Eastern Philosophies & Return to Wicca
My first experience with the Kemetic gods occurred in the shower. I don’t remember the specifics but it was during this time of darkness. I was in the shower, and I prayed for help with my affliction (because that is what I thought my homosexuality was) and then she appeared in my mind’s eye. A woman glowing of gold. Her skin was dark, her eyes blue. She had golden wings, and a smile that controlled the world. And it was like a light switch turned on. All of a sudden I saw my life play out. I saw who I was, and I loved myself in that moment. The first moment when I actually loved myself in my entire life. I was not ashamed of who I was. I was proud to be who I was. Everything was clear. Aset, Mistress of Heka, worked Her heka on me, and cleared my mind.
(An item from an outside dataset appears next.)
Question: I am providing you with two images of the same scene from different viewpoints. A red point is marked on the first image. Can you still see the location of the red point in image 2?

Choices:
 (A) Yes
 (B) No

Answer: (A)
My coming out story is not really a part of this particular blog, but quickly occurred after this. My friend Michelle always joked that when I came out of the closet, I blew the damn doors off. After this experience with Aset, I sought Her out to learn more about Her. Back then I knew Her as Isis, and picked up Wicca where I left off and tried to practice an Egyptian form of it. Unfortunately finding information to practice Egyptian Wicca is very hard and scarce. I tried to develop my own rites and observances but it didn’t flow.
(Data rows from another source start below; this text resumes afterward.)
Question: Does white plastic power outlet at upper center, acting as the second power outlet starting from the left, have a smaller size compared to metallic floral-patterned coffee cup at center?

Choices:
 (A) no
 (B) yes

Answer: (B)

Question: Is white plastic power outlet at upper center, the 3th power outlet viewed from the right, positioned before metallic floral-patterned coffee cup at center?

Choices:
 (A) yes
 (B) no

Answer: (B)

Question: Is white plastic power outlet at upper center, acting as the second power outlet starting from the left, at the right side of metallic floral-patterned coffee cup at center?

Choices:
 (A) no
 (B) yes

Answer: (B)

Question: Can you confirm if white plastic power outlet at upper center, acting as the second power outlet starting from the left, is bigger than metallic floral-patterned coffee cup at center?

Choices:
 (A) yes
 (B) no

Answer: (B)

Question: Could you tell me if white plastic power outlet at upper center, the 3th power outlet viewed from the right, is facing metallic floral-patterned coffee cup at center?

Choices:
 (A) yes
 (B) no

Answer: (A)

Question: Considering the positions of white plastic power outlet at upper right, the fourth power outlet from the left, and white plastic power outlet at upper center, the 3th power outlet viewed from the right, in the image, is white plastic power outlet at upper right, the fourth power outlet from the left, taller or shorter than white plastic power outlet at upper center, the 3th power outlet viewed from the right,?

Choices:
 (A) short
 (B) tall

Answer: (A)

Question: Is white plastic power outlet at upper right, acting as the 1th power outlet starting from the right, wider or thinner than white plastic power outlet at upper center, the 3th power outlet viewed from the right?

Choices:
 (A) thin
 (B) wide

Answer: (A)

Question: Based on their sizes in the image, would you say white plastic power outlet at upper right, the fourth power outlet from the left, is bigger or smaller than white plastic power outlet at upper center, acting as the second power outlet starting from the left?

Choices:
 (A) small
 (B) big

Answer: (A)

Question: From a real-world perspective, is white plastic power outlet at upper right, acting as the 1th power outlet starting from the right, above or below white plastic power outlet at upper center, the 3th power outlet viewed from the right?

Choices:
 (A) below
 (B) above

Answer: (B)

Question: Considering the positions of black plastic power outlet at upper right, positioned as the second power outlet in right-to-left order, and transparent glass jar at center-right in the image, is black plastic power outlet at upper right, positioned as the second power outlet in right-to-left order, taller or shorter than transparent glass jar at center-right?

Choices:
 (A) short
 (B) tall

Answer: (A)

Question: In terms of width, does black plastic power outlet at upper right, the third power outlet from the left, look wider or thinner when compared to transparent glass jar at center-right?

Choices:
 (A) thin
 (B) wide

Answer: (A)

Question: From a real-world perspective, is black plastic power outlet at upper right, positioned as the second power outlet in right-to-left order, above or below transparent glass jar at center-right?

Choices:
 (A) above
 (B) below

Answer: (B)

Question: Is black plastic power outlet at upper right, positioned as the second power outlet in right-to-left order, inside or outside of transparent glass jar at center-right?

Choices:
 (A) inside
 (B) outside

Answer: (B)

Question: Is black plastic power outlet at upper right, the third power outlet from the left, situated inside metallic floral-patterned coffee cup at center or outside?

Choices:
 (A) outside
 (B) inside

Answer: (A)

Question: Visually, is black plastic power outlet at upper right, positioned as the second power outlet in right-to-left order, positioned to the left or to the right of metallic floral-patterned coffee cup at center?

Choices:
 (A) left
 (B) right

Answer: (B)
I started to examine various Eastern Philosophies around this time. I was becoming frustrated with creating something I didn’t want to, and needed something to calm my mind with a lot of the anger I had built up over the course of my life with god and spirituality. I practiced various forms of meditation and followed the teachings of Lama Zopa Rinpoche. While I did this though, I felt like I was neglecting god and continued with my fascination with all things Egyptian.

I had found the House of Netjer years ago on the internet but never really dug into their website or explored their teachings. I returned to it and lurked on the forums for months, just reading and seeing how people interacted. During this time I could easily say I practiced Buddhism one day and an Egyptian form of paganism the next. I was unsure which direction would be best for me.

Sometime in the Fall of 2006, I went to the King Tut Exhibit at the Field Museum in Chicago, IL. I was going through these intense emotions not knowing what direction my spiritual life should go. The exhibit opened my eyes. I saw statues that seemed alive. Representations of people that are dead, but are not. The particular event I remember is the golden mask of Tuya. I looked at her and she spoke to me. Her eyes had life. Her smile displayed a secret she knew and wanted to share. She directed me to follow my heart, and if it didn’t work out I would know. I went back home, signed up for the Beginners class, and have belonged to the House of Netjer since.


This has been a very condensed version of what has happened spiritually in my life and does not even touch the tip of the iceberg. But it gives a basic background and actually a good starting point to delve into things further in the future. If anyone is interested in something I wrote and would like more clarification or detail, just ask. I am happy to provide it. I hope that this gives a good understanding where I have been. Now I am going to look to the now and examine where I am.